Yesterday I went to a craft show at a fire hall in Lancaster Co. As I was leaving the house I said to Todd, "I bet they're going to have chicken corn soup for sale" and they did. It was really good, and I decided to try to make something similar at home today. I wanted something a little heartier, though, so I added some extra ingredients. I also wanted to use up some turkey I had in the fridge, and some turkey stock taking up room in the freezer. You could just as easily use chicken. I just made this up as I went along, so I'll do the best I can with the recipe.
2 Tbsp butter
2 med onions, diced
1 cup diced celery
diced peppers, your fave kind (if desired. I used some banana peppers)
4 cloves garlic, minced
1 quart turkey stock
3 cups diced potatoes (I left skins on), divided
2 bay leaves
4 turkey cutlets
1.5 cups diced carrots
1 can corn, drained
1 can creamed corn
pot pie noodles, or noodles of your choice (optional)
milk or cream, if desired
In a large Dutch oven, melt butter.
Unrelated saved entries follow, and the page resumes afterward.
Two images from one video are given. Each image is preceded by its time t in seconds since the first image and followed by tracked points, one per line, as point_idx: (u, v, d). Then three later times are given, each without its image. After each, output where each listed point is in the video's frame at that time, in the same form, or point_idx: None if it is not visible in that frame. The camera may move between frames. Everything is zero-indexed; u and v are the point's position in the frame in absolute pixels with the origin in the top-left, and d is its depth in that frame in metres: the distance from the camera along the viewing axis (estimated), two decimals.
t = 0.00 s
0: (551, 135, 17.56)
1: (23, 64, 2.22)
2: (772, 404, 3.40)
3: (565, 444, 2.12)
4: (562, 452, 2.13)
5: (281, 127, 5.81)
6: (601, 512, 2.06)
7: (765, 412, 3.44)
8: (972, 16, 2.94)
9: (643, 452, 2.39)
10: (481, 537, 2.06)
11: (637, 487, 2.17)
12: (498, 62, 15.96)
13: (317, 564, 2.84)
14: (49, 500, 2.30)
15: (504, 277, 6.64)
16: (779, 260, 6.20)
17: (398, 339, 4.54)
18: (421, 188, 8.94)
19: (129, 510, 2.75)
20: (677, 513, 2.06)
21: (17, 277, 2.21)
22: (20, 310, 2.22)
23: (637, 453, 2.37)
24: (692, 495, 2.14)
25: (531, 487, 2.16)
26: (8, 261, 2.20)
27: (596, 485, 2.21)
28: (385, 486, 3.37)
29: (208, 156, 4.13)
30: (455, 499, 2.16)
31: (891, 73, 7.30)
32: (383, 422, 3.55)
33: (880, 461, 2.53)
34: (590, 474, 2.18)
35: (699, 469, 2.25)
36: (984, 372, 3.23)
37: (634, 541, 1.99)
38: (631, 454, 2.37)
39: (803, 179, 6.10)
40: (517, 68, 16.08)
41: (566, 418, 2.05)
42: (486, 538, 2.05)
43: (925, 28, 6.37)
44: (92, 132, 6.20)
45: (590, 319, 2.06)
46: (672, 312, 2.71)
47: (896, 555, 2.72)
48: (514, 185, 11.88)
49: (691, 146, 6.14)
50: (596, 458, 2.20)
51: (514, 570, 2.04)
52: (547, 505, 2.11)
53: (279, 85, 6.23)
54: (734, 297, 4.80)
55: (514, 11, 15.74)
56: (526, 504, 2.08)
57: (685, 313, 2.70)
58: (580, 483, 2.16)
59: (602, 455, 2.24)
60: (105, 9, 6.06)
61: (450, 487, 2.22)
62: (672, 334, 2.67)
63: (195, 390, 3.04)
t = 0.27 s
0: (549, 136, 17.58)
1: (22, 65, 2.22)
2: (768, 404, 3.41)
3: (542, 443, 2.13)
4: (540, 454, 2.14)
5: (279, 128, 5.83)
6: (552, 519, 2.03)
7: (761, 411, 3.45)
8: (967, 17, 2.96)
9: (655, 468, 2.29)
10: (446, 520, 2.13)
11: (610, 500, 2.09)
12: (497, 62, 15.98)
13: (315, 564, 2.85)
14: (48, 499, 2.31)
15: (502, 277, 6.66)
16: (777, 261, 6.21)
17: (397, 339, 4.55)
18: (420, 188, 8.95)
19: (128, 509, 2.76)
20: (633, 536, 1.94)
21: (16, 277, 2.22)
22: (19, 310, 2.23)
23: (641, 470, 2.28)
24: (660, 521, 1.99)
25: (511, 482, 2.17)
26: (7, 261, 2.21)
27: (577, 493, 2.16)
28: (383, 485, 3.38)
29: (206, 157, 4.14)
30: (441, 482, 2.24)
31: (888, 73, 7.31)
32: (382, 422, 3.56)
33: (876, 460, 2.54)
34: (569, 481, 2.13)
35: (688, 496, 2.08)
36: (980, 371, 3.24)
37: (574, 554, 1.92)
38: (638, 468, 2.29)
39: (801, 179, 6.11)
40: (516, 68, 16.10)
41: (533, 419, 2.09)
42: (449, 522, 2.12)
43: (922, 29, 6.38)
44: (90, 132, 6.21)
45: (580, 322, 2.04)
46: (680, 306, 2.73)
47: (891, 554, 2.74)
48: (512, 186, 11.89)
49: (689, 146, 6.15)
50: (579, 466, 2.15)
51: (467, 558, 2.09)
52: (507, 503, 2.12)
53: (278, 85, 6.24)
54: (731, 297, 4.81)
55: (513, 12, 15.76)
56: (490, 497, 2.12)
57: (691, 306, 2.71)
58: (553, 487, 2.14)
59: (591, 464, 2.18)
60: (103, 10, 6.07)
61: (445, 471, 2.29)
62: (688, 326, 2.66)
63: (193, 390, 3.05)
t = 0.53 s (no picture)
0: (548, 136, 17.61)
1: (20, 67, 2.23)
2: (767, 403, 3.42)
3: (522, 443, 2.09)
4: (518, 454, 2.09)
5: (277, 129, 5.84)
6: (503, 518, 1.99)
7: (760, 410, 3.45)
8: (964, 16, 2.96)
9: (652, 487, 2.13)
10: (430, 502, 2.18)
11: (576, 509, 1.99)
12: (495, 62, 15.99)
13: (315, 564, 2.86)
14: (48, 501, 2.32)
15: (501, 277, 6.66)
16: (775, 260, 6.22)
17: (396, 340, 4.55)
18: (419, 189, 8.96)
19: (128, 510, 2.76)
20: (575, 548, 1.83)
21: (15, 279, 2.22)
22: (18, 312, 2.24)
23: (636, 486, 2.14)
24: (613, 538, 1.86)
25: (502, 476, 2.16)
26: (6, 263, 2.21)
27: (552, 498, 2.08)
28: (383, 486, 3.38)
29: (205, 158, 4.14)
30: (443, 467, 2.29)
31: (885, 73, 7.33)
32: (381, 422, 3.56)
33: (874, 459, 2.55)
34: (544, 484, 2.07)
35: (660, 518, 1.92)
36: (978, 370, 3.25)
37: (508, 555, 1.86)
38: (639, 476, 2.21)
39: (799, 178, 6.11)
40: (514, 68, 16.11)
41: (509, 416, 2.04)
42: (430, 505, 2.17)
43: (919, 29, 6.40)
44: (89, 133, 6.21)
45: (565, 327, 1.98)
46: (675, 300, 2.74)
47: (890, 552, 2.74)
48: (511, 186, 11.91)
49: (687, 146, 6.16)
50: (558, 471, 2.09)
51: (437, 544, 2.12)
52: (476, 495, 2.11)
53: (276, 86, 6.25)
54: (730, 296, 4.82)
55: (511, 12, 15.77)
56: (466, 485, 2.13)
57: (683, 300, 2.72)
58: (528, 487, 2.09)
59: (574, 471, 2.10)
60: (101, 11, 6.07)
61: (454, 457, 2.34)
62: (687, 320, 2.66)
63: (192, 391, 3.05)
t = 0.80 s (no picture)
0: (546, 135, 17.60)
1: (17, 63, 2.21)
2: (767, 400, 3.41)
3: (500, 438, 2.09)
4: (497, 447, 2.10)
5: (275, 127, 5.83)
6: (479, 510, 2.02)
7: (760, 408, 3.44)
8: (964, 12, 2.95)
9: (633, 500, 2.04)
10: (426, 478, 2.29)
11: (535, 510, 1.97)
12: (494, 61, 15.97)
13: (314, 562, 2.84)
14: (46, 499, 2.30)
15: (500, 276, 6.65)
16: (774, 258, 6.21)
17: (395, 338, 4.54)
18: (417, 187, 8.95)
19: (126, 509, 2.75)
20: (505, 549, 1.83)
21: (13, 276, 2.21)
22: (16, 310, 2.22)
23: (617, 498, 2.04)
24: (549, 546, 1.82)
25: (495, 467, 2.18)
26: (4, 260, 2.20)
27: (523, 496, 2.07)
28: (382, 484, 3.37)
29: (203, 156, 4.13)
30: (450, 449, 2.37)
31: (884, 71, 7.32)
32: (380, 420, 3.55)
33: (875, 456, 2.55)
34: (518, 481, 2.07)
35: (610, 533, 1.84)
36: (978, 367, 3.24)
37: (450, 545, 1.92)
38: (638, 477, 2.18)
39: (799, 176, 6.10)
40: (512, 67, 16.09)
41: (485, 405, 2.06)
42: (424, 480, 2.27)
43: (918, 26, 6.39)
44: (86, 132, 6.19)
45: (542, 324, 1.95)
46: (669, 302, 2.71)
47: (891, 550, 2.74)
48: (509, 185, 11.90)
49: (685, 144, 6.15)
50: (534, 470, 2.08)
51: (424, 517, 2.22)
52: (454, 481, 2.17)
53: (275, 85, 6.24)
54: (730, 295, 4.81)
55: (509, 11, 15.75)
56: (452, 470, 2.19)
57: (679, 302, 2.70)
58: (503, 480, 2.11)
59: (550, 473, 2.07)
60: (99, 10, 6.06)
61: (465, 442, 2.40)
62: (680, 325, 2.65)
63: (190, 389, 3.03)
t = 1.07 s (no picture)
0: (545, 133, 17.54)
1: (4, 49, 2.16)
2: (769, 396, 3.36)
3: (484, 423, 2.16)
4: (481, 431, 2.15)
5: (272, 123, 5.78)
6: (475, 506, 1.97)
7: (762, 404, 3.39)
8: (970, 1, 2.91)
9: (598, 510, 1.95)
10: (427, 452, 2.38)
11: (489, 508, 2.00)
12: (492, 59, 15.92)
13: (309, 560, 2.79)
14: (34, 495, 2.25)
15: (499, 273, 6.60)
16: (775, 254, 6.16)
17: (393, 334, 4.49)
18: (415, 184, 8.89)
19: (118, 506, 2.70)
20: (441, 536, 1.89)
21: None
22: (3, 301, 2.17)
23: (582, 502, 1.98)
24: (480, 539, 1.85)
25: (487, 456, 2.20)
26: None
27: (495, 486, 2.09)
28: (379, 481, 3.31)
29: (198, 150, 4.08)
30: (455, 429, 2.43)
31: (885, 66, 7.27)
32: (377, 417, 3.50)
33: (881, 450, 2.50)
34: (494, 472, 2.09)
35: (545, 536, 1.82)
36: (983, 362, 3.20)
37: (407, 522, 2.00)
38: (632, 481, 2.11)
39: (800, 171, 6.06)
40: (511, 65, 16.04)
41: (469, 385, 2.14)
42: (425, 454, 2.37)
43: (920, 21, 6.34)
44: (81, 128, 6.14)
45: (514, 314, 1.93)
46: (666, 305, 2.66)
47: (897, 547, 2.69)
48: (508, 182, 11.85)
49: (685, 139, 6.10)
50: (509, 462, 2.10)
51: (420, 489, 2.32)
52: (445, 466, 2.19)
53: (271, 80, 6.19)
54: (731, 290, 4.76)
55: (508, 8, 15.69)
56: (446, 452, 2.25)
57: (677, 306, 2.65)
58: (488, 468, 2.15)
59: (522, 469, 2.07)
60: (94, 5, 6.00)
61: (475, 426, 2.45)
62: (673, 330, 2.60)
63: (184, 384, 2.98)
Saute onion, celery, peppers and garlic until they begin to soften. Add turkey stock, about half of the potatoes, bay leaves, thyme and rosemary. Bring to a boil. Place turkey cutlets into the pot. Make sure the liquid covers the turkey. Reduce to a simmer, cover the pot, and cook until turkey cutlets are cooked through (this didn't take long - maybe 6-8 min?) Remove turkey cutlets to a cutting board and dice. Set turkey aside.
If the potatoes are not cooked through yet, continue cooking until potatoes are soft. Remove bay leaves. Using an immersion blender, blend everything in the pot. Add carrots and cook about 5 min. Add remaining potatoes. Add corn and creamed corn. I added a couple handfuls of pot pie noodles here and continued to cook about 12 minutes until noodles were cooked through. Add turkey back into the pot. Add some milk or cream if desired. Stir everything together.